Work task: Put the listing below into a two-column CSV with the headers instruction and response, one row per text-and-answer pair, and leave the pictures out. Wrap each field in double quotes and replace any line breaks inside a field with spaces.

Data block:
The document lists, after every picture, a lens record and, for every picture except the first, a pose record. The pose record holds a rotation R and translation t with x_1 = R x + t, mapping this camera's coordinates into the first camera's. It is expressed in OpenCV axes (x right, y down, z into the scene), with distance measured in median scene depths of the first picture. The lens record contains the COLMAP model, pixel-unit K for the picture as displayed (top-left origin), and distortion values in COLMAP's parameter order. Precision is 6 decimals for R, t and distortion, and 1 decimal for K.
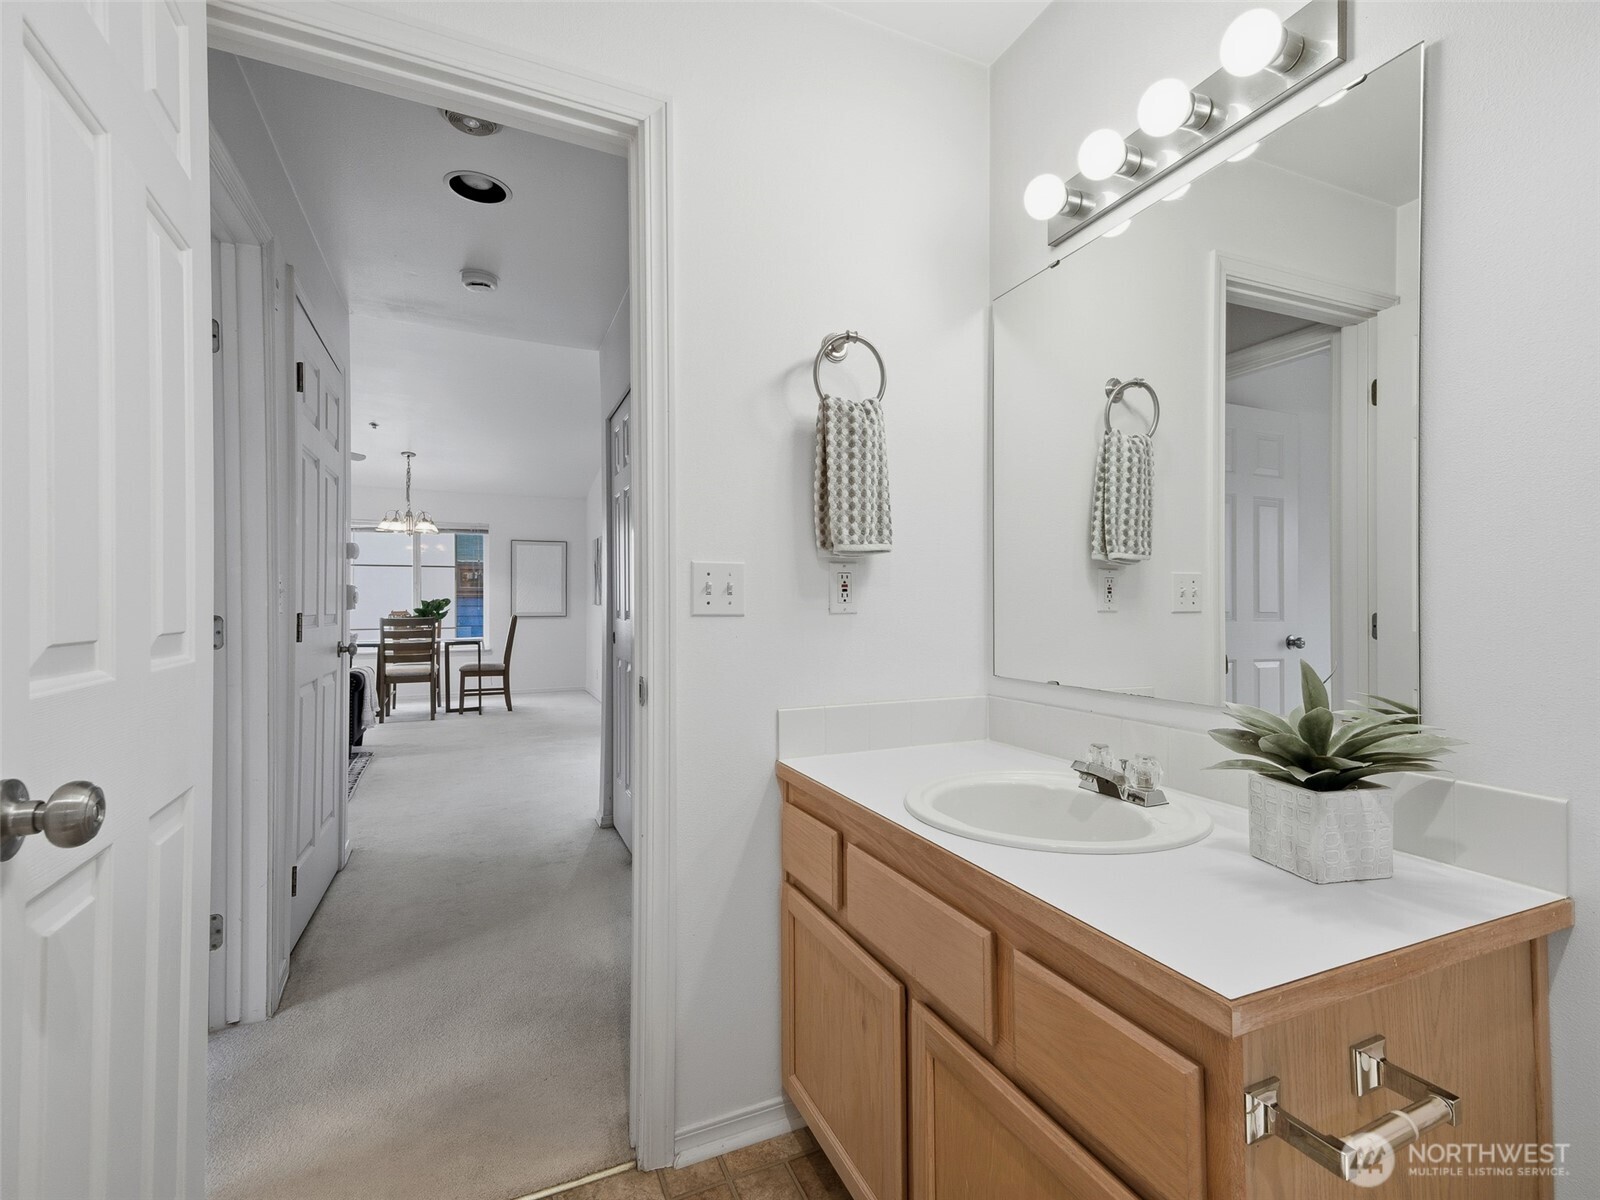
lens RADIAL K [[755.9, 0, 800.0], [0, 755.9, 600.0], [0, 0, 1]] dist [0.037218, -0.000452]
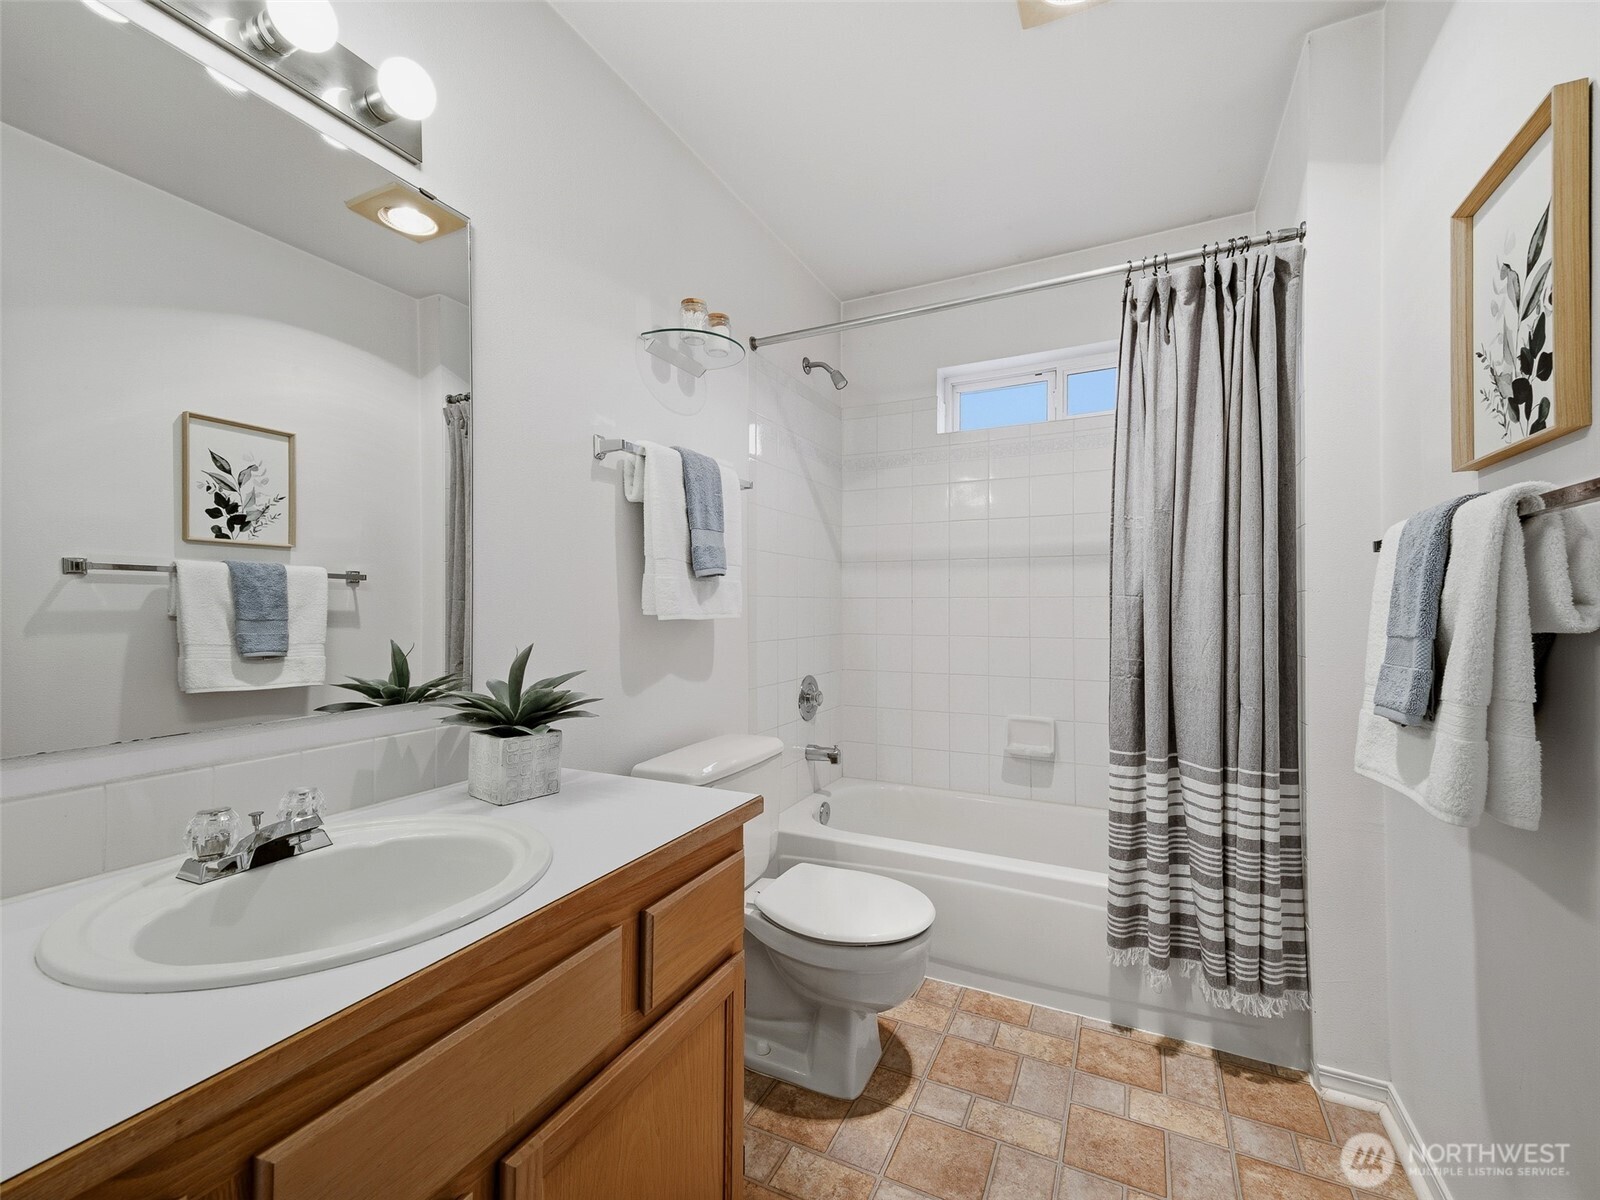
lens RADIAL K [[755.9, 0, 800.0], [0, 755.9, 600.0], [0, 0, 1]] dist [0.037218, -0.000452]
pose [[-0.665796, 0.002045, 0.746131, -0.639324], [0.002749, 0.999996, -0.000288, -0.000848], [-0.746129, 0.001859, -0.665799, 1.420116]]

The completed task:
instruction,response
"The document lists, after every picture, a lens record and, for every picture except the first, a pose record. The pose record holds a rotation R and translation t with x_1 = R x + t, mapping this camera's coordinates into the first camera's. It is expressed in OpenCV axes (x right, y down, z into the scene), with distance measured in median scene depths of the first picture. The lens record contains the COLMAP model, pixel-unit K for the picture as displayed (top-left origin), and distortion values in COLMAP's parameter order. Precision is 6 decimals for R, t and distortion, and 1 decimal for K.","lens RADIAL K [[755.9, 0, 800.0], [0, 755.9, 600.0], [0, 0, 1]] dist [0.037218, -0.000452] lens RADIAL K [[755.9, 0, 800.0], [0, 755.9, 600.0], [0, 0, 1]] dist [0.037218, -0.000452] pose [[-0.665796, 0.002045, 0.746131, -0.639324], [0.002749, 0.999996, -0.000288, -0.000848], [-0.746129, 0.001859, -0.665799, 1.420116]]"